Passei quase o dia todo procurando coisas úteis para um acampamento.

Tinha o pressentimento de que minhas irmãs andavam aprontando das delas.

Que, desde o ventre, recebi os chutes inquietos de Amara e sabia muito bem do que ela era capaz.

A tarde ia caindo e, com ela, a luz do sol ia embora.

Subi à superfície só para ver que estávamos no meio de uma floresta intrincada.

Consegui juntar algumas folhas grandes e capim seco; com isso fiz um ninho decente na caverna e consegui acender um pequeno fogo.

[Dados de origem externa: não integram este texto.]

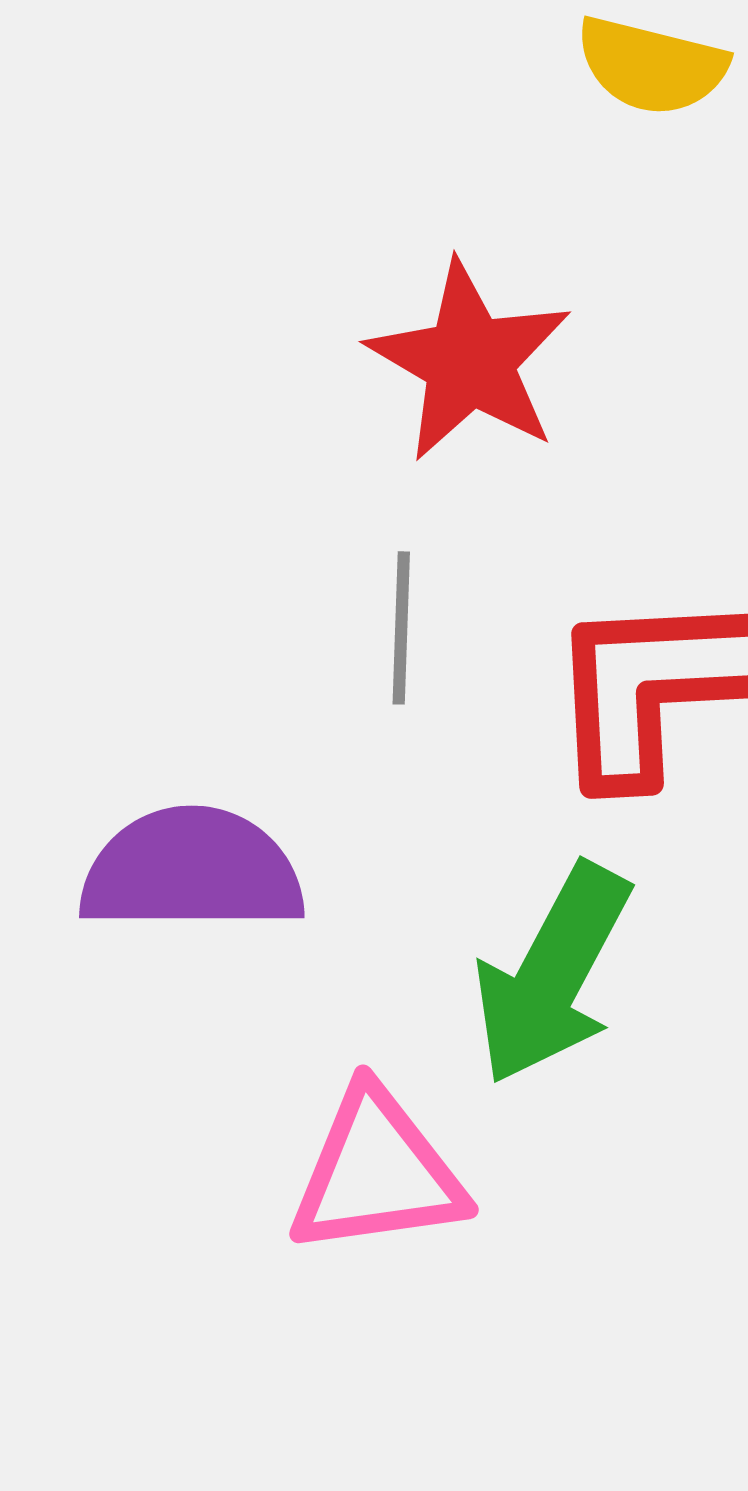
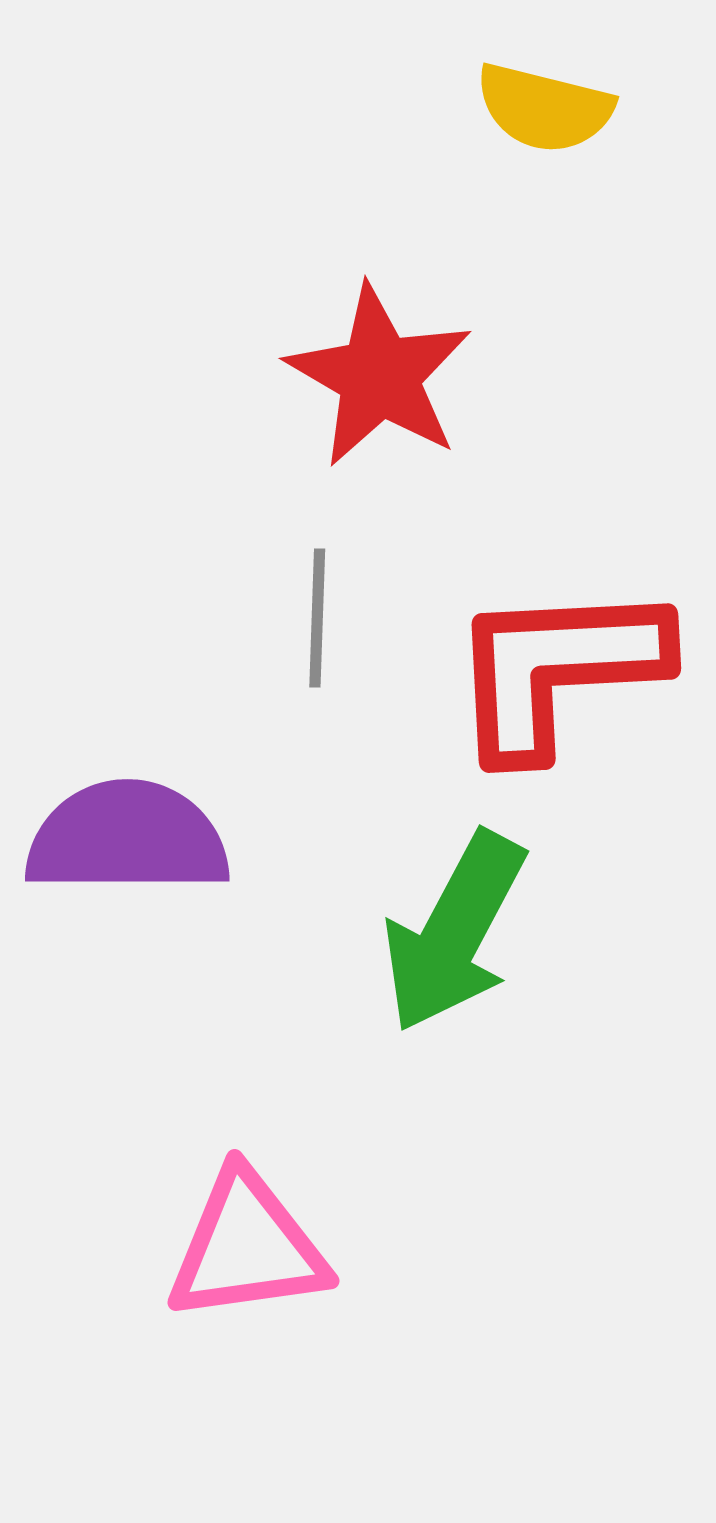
pink triangle: (377, 1172) -> (247, 1247), moved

Apesar de ter crescido cercado de papéis e aprendendo a dirigir o reino, ao contrário do que minhas irmãs achavam, eu não era nenhuma mariposa.

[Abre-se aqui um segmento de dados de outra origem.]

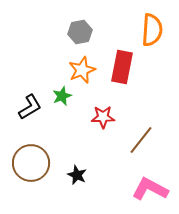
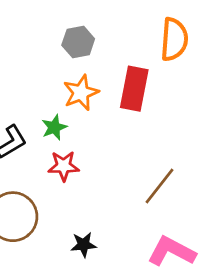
red star: (103, 117) -> (64, 166), moved
black star: (77, 175) -> (84, 245), moved, turned -30

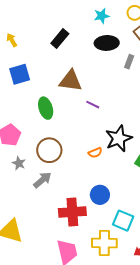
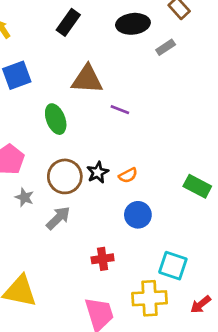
gray rectangle: (129, 62) -> (166, 47), turned 40
black star: (119, 138) -> (98, 172), moved, size x0.6
blue circle: (100, 195) -> (138, 215), moved
red cross: (72, 212) -> (103, 259), size x0.6

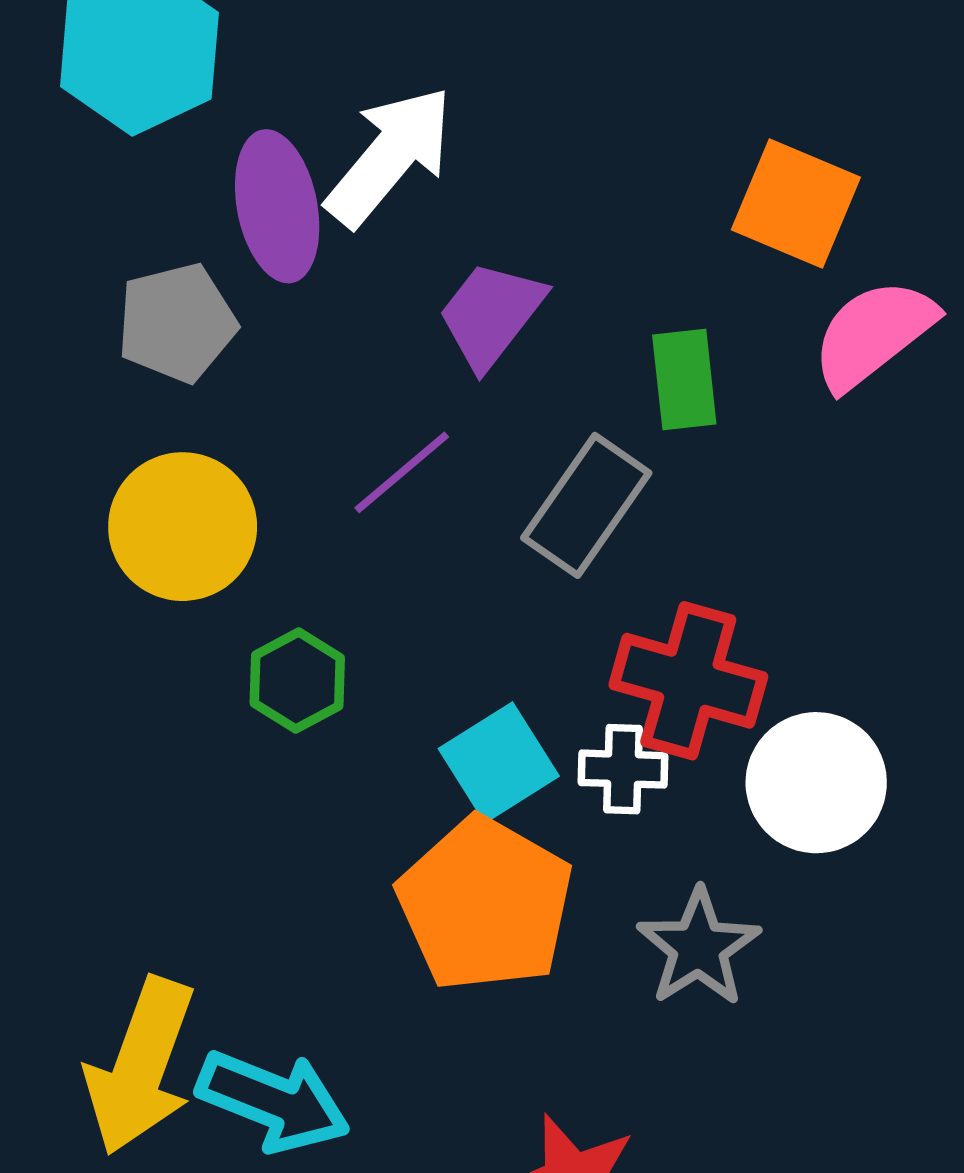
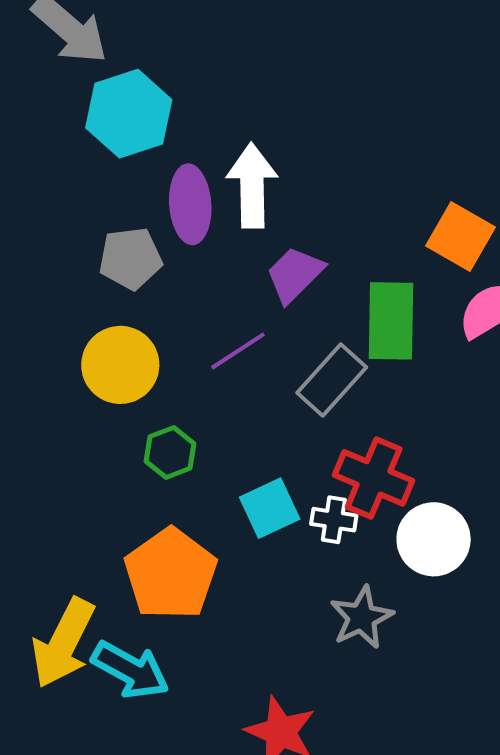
white arrow: (390, 156) -> (252, 186), turned -48
green rectangle: (684, 380) -> (391, 321), size x1.5
orange pentagon: (485, 904) -> (171, 574), moved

Meu pai me ensinou a sobreviver e a lutar como a minha raça. Os conselheiros reais também.

Todos os lycans carregávamos a selvageria nas veias.

Transformado na minha forma elemental para economizar energias, me recostei na parede do fundo com minha linda leoa sobre o corpo.

Eu não conseguia parar de acariciar o pelo macio.

Algo nos unia a ela e eu não via a hora de que tomasse consciência, para que meu lobo invadisse sua mente, que agora era um caos.

— Por que você não acorda, pequena? — apertei de leve sua orelha fofinha entre meus dedos.

Um ronronado baixo vibrou em seu peito e os cílios longos se mexeram, mas, ao que parecia, ela estava bem confortável, porque continuou em seu mundo de sonhos.

Sem nada para fazer e com tanto silêncio, até eu comecei a dormir enquanto as sombras de escuridão engoliam a pouca luz.

Este lugar não era muito agradável, digamos. Apesar da contenção de Laziel, a magia negra se movia no ar como um veneno.

No entanto, eu também vinha de uma feiticeira.

Aqui, na minha pequena caverna, só havia paz e o calor da enorme preguiçosa deitada sobre o meu peito.

Assim adormeci com minha nova manta grudenta.

Não sei quanto tempo havia passado; devia ser de madrugada, não tinha certeza, e algo começou a se mover sobre mim.

— Pequena… fica quietinha… — balbuciei sonolento, achei que estava sonhando porque juraria que sentia os carinhos leves de umas mãos me percorrendo.

O aroma cremoso e floral entrou pelo meu nariz, arrepiando meus sentidos.

— Mmnn — ergui a pélvis, rosnando ao sentir que meu falo foi agarrado e sacudido lentamente.

Começou a ficar duro com tanto amasso.

O frescor bateu na minha virilha e nas minhas coxas quando a cobertura de folhas que eu usava foi retirada.

— Sshh, espera… — minhas palavras roucas saíram entrecortadas.